Sinan's suggestion to use method invocation semantics to get around strict 'refs' limits is the cleanest, easiest to read solution.

My only concern about this was that the speed penalty for using this approach might be a problem. We've all heard about method call performance penalties and the speed benefits of inlineable functions.

So I decided to run a benchmark (code and results follow).

The results show that normal, inlined constants run about twice as fast as method calls with a literal subroutine name, and almost three times as fast as method calls with variable subroutine names.

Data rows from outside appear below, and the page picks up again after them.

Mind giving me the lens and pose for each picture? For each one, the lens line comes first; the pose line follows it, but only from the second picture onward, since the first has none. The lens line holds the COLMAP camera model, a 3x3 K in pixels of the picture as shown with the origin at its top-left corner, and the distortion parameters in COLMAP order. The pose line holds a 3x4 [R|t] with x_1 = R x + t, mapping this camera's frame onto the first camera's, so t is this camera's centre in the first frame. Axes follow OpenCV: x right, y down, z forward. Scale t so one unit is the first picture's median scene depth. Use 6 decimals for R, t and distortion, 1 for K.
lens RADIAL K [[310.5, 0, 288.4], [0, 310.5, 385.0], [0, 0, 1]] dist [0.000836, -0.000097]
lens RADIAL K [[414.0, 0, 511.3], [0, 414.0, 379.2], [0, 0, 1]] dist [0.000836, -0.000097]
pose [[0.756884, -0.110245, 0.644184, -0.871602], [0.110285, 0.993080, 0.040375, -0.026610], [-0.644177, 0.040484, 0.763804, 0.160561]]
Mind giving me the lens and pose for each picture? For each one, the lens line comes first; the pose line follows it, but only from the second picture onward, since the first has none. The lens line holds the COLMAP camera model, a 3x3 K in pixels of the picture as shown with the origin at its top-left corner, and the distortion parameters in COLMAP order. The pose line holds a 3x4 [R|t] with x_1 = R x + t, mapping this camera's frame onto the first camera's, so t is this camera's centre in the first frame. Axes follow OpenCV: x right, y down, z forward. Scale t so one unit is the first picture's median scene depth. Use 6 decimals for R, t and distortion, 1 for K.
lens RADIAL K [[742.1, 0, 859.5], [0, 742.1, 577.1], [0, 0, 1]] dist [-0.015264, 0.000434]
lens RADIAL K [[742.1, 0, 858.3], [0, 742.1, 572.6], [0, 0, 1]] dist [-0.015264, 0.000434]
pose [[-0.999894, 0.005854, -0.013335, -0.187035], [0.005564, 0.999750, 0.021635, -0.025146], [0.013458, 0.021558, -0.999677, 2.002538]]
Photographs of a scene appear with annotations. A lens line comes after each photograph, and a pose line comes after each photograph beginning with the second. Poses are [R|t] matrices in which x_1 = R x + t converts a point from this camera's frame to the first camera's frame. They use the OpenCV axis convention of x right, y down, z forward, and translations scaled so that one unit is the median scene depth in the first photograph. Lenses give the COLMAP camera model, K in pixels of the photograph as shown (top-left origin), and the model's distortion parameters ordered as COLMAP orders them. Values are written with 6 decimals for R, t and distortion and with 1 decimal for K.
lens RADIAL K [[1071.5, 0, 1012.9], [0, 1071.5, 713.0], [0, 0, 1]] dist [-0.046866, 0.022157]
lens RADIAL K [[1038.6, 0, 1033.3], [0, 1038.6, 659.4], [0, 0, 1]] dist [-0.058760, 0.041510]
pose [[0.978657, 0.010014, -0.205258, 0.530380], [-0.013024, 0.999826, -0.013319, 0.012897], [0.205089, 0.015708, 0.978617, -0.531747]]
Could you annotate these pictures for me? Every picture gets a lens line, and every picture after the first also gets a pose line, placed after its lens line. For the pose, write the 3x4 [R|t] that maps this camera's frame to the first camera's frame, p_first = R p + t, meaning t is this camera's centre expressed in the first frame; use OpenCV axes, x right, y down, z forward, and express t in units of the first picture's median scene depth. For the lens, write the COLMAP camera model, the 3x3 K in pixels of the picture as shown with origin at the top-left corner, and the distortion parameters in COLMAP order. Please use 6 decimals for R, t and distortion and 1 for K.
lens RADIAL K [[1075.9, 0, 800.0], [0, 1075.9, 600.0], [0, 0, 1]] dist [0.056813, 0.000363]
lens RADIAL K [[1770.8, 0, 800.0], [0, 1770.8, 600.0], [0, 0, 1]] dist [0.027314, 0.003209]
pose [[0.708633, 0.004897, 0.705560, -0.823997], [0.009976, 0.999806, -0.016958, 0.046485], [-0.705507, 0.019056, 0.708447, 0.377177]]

The slowest approach is a standard deref and invocation of no strict "refs";.

But, even the slowest approach is pretty darn fast at over 1.4 million times a second on my system.

These benchmarks obliterate my one reservation about using the method call approach to solve this problem.

use strict;
use warnings;

use Benchmark qw(cmpthese);

my $class = 'MyConstant';
my $name  = 'VALUE';
my $full_name = $class.'::'.$name;


cmpthese( 10_000_000, {
    'Normal'      => \&normal_constant,
    'Deref'       => \&direct_deref,
    'Deref_Amp'   => \&direct_deref_with_amp,
    'Lit_P_Lit_N' => \&method_lit_pkg_lit_name,
    'Lit_P_Var_N' => \&method_lit_pkg_var_name,
    'Var_P_Lit_N' => \&method_var_pkg_lit_name,
    'Var_P_Var_N' => \&method_var_pkg_var_name,
});

sub method_lit_pkg_lit_name {
    return 7 + MyConstant->VALUE;
}

sub method_lit_pkg_var_name {
    return 7 + MyConstant->$name;
}

sub method_var_pkg_lit_name {
    return 7 + $class->VALUE;
}

sub method_var_pkg_var_name {
    return 7 + $class->$name;
}

sub direct_deref {
    no strict 'refs';
    return 7 + $full_name->();
}

sub direct_deref_with_amp {
    no strict 'refs';
    return 7 + &$full_name;
}

sub normal_constant {
    return 7 + MyConstant::VALUE();
}

BEGIN {
    package MyConstant;

    use constant VALUE => 32;
}

And the results:

                 Rate Deref_Amp Deref Var_P_Var_N Lit_P_Var_N Lit_P_Lit_N Var_P_Lit_N Normal
Deref_Amp   1431639/s        --   -0%         -9%        -10%        -29%        -35%   -67%
Deref       1438435/s        0%    --         -9%        -10%        -28%        -35%   -67%
Var_P_Var_N 1572574/s       10%    9%          --         -1%        -22%        -29%   -64%
Lit_P_Var_N 1592103/s       11%   11%          1%          --        -21%        -28%   -63%
Lit_P_Lit_N 2006421/s       40%   39%         28%         26%          --         -9%   -54%
Var_P_Lit_N 2214349/s       55%   54%         41%         39%         10%          --   -49%
Normal      4353505/s      204%  203%        177%        173%        117%         97%     --

Results generated with ActivePerl 826 on Windows XP, YMMV.

daotoad
For my current task it was irrelevant (one time config call) but it's a valid concern, in general. I have had MAJOR slowdowns in Perl projects which were rectified by redesigns removing method calls in tight loops after the benchmarking comparing the two.